[Excerpts from a dataset]

*-*-*

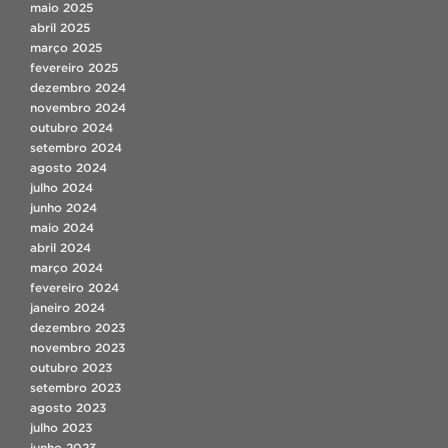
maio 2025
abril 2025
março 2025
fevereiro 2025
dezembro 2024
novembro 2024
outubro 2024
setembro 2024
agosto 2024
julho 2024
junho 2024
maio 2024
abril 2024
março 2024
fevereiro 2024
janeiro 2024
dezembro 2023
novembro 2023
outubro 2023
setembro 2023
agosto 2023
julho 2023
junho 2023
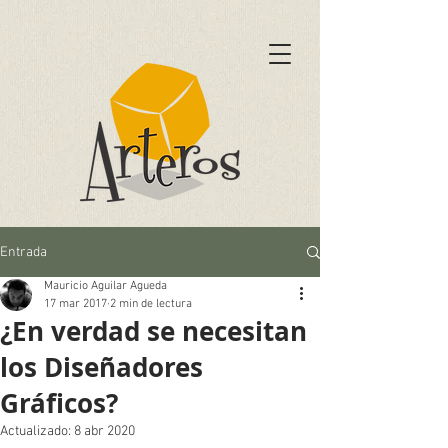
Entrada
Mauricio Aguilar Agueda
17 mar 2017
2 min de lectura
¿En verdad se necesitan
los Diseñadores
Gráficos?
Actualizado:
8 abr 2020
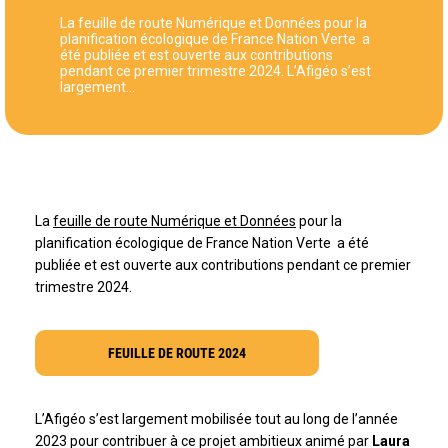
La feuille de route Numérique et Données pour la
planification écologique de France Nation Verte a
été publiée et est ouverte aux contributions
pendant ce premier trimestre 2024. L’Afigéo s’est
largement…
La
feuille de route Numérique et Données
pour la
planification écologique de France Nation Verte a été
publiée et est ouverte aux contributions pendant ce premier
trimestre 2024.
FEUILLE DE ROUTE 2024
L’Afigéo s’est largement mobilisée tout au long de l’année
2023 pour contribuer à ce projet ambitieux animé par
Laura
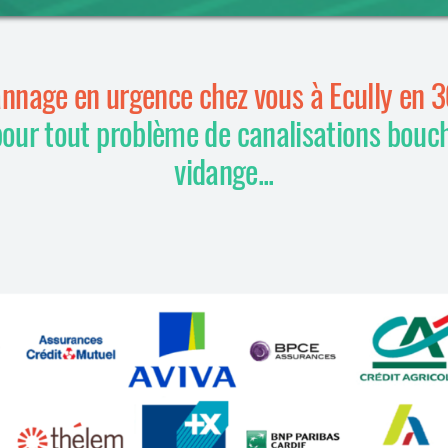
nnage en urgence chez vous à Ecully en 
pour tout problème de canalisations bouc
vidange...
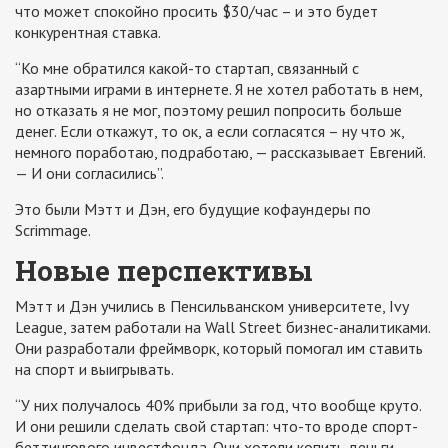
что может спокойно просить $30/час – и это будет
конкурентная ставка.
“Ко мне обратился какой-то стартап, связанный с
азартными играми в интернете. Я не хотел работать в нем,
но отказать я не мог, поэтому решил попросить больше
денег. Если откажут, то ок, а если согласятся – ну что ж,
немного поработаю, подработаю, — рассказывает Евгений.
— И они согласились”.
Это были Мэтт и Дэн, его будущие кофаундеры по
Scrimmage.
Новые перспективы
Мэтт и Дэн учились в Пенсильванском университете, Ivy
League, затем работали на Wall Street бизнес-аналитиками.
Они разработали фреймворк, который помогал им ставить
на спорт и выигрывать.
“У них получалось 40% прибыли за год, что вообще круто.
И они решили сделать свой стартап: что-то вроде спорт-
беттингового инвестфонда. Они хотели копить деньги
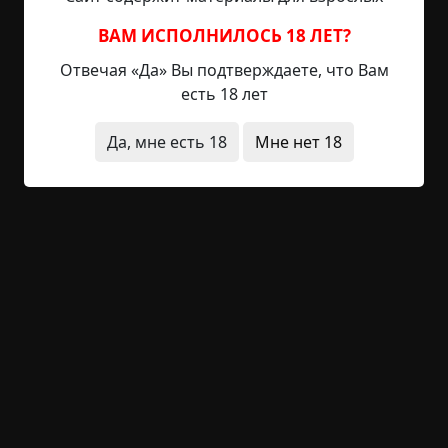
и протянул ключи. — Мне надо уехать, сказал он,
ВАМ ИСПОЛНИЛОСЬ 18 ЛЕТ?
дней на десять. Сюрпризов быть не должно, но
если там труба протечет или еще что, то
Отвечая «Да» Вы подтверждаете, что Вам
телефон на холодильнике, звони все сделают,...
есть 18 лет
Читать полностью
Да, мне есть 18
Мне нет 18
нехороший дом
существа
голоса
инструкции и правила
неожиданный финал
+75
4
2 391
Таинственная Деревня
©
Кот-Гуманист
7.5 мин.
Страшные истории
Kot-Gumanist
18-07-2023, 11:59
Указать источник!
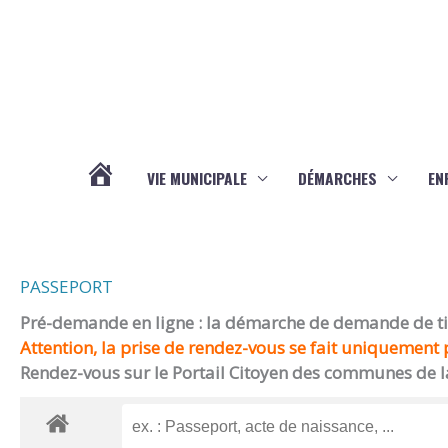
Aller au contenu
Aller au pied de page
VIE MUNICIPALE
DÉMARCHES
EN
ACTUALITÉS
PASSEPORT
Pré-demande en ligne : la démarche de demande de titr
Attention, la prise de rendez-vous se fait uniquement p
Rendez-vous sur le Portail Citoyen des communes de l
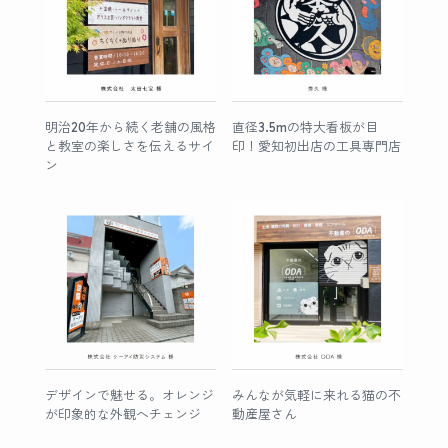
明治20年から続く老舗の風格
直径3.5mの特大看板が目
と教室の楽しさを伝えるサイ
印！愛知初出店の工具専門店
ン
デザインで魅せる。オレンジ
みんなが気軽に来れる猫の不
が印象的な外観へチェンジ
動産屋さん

*-*-*

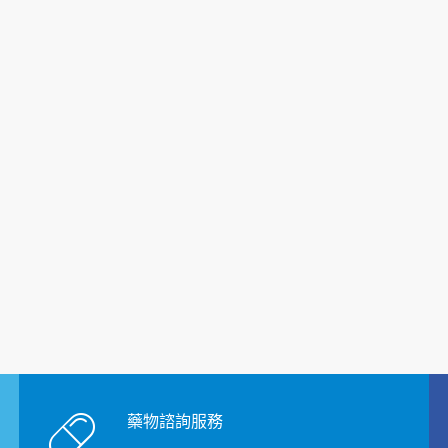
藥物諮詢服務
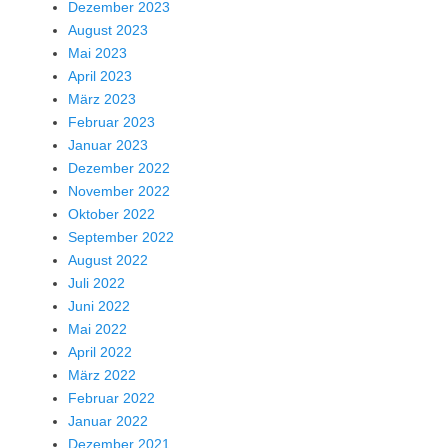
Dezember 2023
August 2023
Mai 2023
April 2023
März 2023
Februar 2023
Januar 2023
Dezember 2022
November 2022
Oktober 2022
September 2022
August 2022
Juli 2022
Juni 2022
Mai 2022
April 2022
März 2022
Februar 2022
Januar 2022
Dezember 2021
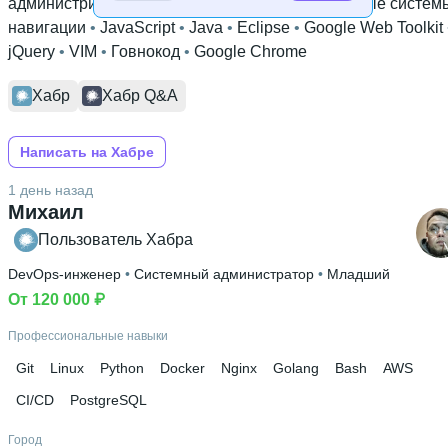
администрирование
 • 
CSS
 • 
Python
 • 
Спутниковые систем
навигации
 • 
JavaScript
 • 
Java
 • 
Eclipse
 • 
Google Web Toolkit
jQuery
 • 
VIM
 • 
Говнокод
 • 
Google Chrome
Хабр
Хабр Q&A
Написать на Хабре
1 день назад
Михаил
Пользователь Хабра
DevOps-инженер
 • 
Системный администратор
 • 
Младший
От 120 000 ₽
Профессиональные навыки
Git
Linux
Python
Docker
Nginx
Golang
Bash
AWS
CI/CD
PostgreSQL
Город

*-*-*

Instructions to follow:
Convert everything in the records from the line containing "nnage en urgence chez vous à Ecully en" down to the line containing "беттингового инвестфонда. Они", both included, into a Markdown table with the columns No. and Line, giving each row a running number and omitting blank lines. Leave the pictures out of the table.

Your response:
| No. | Line |
|---|---|
| 1 | nnage en urgence chez vous à Ecully en  |
| 2 | pour tout problème de canalisations bouc |
| 3 | vidange... |
| 4 | что может спокойно просить $30/час – и это будет |
| 5 | конкурентная ставка. |
| 6 | “Ко мне обратился какой-то стартап, связанный с |
| 7 | азартными играми в интернете. Я не хотел работать в нем, |
| 8 | но отказать я не мог, поэтому решил попросить больше |
| 9 | денег. Если откажут, то ок, а если согласятся – ну что ж, |
| 10 | немного поработаю, подработаю, — рассказывает Евгений. |
| 11 | — И они согласились”. |
| 12 | Это были Мэтт и Дэн, его будущие кофаундеры по |
| 13 | Scrimmage. |
| 14 | Новые перспективы |
| 15 | Мэтт и Дэн учились в Пенсильванском университете, Ivy |
| 16 | League, затем работали на Wall Street бизнес-аналитиками. |
| 17 | Они разработали фреймворк, который помогал им ставить |
| 18 | на спорт и выигрывать. |
| 19 | “У них получалось 40% прибыли за год, что вообще круто. |
| 20 | И они решили сделать свой стартап: что-то вроде спорт- |
| 21 | беттингового инвестфонда. Они хотели копить деньги |